* _Given request_: Copy every line of the material below word for word, leaving out the pictures.

* _Supplied records_:

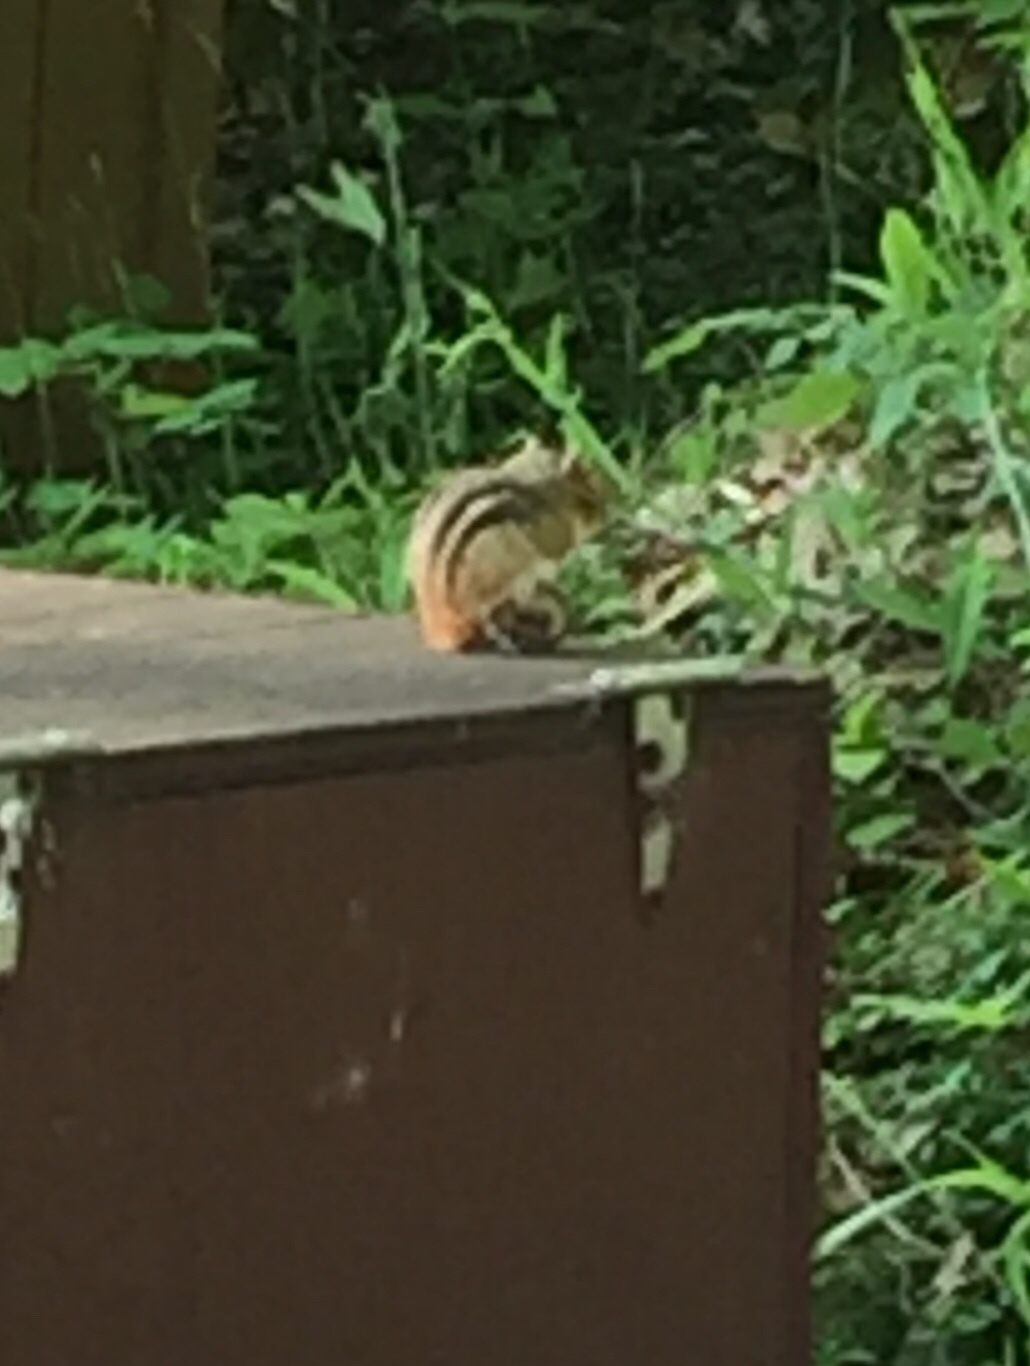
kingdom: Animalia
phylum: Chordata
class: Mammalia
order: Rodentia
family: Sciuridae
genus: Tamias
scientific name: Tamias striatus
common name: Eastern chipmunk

* _Exercise output_:
kingdom: Animalia
phylum: Chordata
class: Mammalia
order: Rodentia
family: Sciuridae
genus: Tamias
scientific name: Tamias striatus
common name: Eastern chipmunk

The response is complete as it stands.